(Stored data)
☆ ☆ ☆ ☆

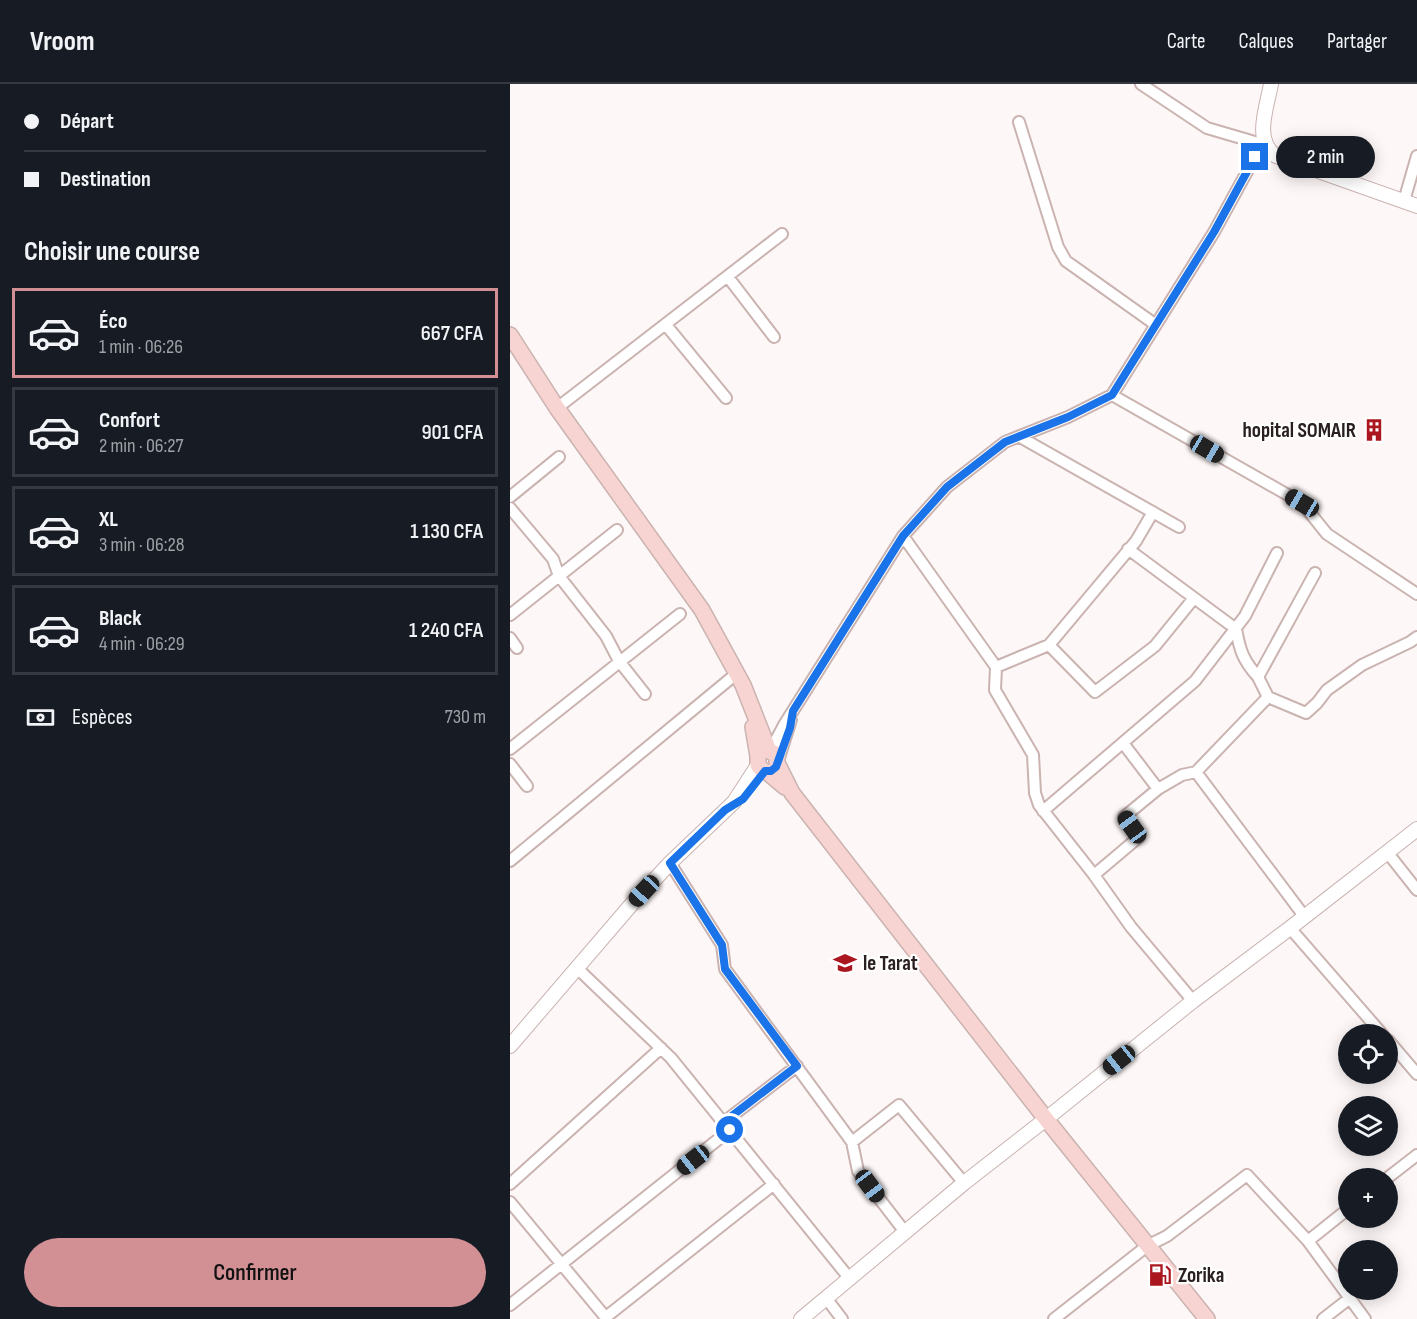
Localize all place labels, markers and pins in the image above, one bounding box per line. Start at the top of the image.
building icon: hopital SOMAIR [1361,417,1387,443]
place label: hopital SOMAIR [1243,418,1356,443]
school or university icon: le Tarat [832,950,858,976]
place label: le Tarat [863,951,918,976]
fuel station icon: Zorika [1147,1262,1173,1288]
place label: Zorika [1178,1263,1224,1288]

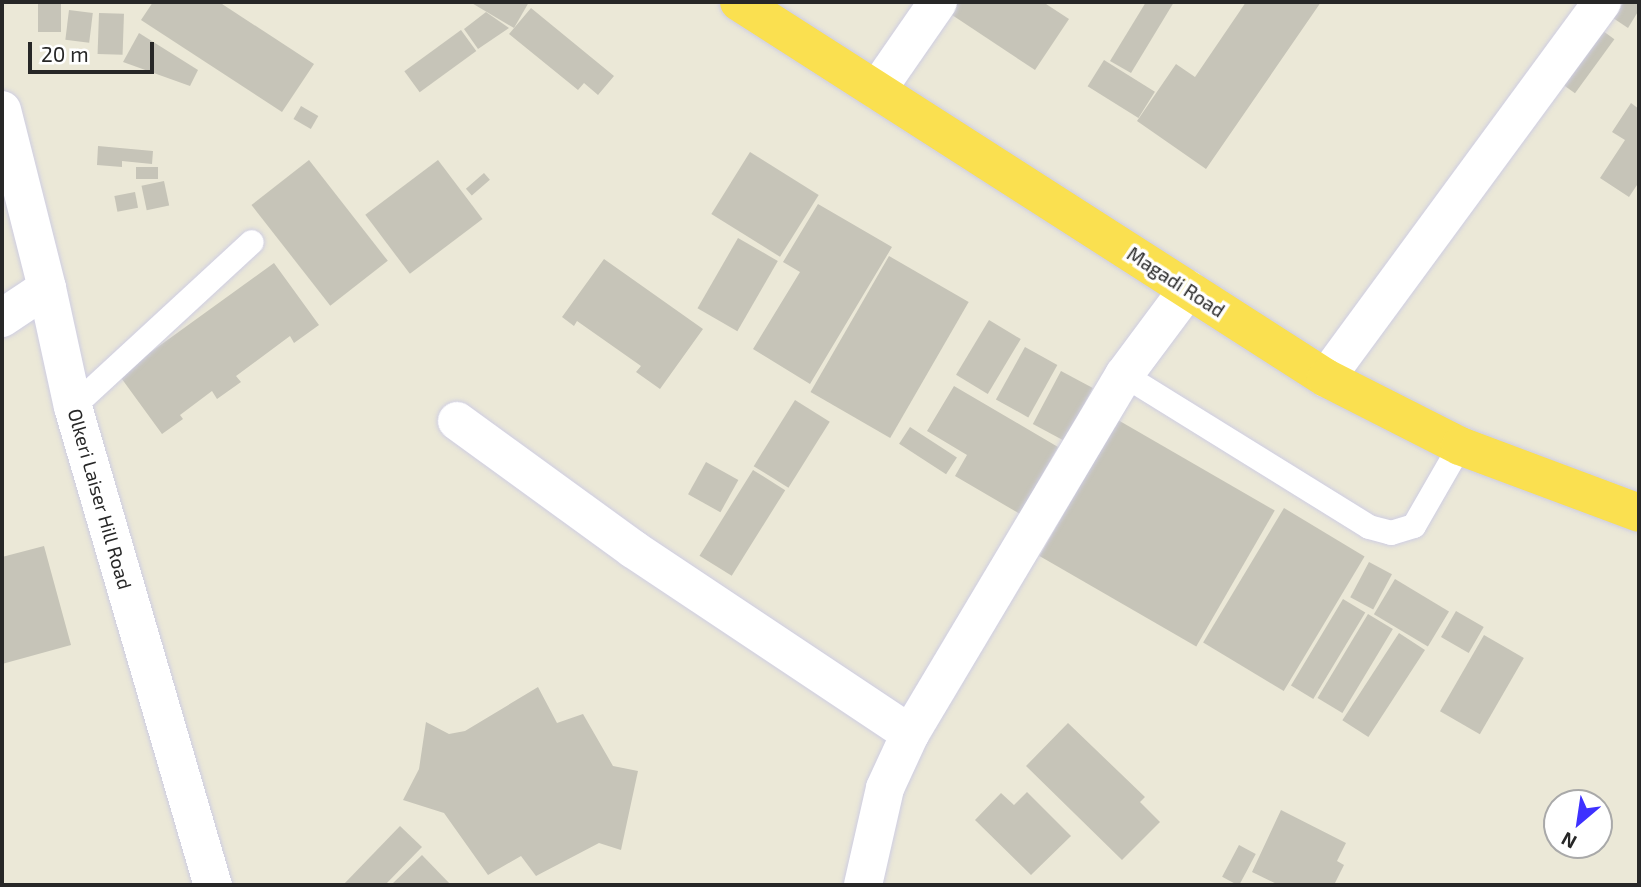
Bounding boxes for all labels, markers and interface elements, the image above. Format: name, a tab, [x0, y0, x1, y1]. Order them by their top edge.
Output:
scale bar	[32, 28, 158, 72]
text: 20 m	[41, 41, 89, 66]
street label: Magadi Road	[1123, 242, 1229, 322]
street label: Olkeri Laiser Hill Road	[63, 406, 137, 592]
north arrow	[1543, 789, 1613, 859]
text: N	[1557, 828, 1580, 854]

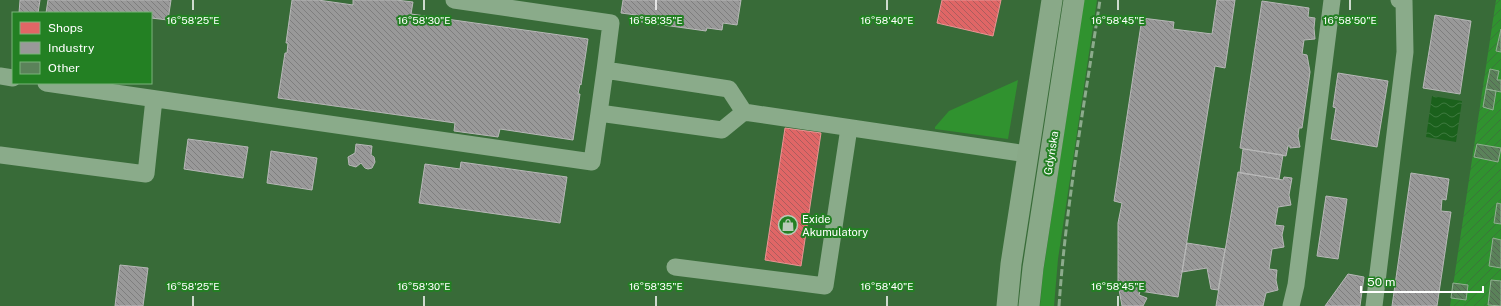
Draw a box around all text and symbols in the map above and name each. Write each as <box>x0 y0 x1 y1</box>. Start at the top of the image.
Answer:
legend <box>12 12 152 84</box>
text: 16°58'25"E <box>166 14 220 26</box>
text: 16°58'30"E <box>397 14 451 26</box>
text: 16°58'35"E <box>629 14 683 26</box>
text: 16°58'40"E <box>860 14 914 26</box>
text: 16°58'45"E <box>1091 14 1145 26</box>
text: 16°58'50"E <box>1323 14 1377 26</box>
text: Shops <box>48 21 83 35</box>
text: Industry <box>48 41 95 55</box>
text: Other <box>48 61 80 75</box>
street label: Gdyńska <box>1042 130 1060 176</box>
place label: Exide Akumulatory <box>802 213 868 238</box>
shop icon: Exide Akumulatory <box>777 214 799 236</box>
scale bar <box>1361 268 1483 294</box>
text: 50 m <box>1367 275 1395 289</box>
text: 16°58'25"E <box>166 280 220 292</box>
text: 16°58'30"E <box>397 280 451 292</box>
text: 16°58'35"E <box>629 280 683 292</box>
text: 16°58'40"E <box>860 280 914 292</box>
text: 16°58'45"E <box>1091 280 1145 292</box>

☆ ☆ ☆ ☆

== EXERCISE REQUIREMENTS ==
Tally the lines of the data that include the word "name". Reply with the number only.

== RESULT FOR THIS TASK ==
2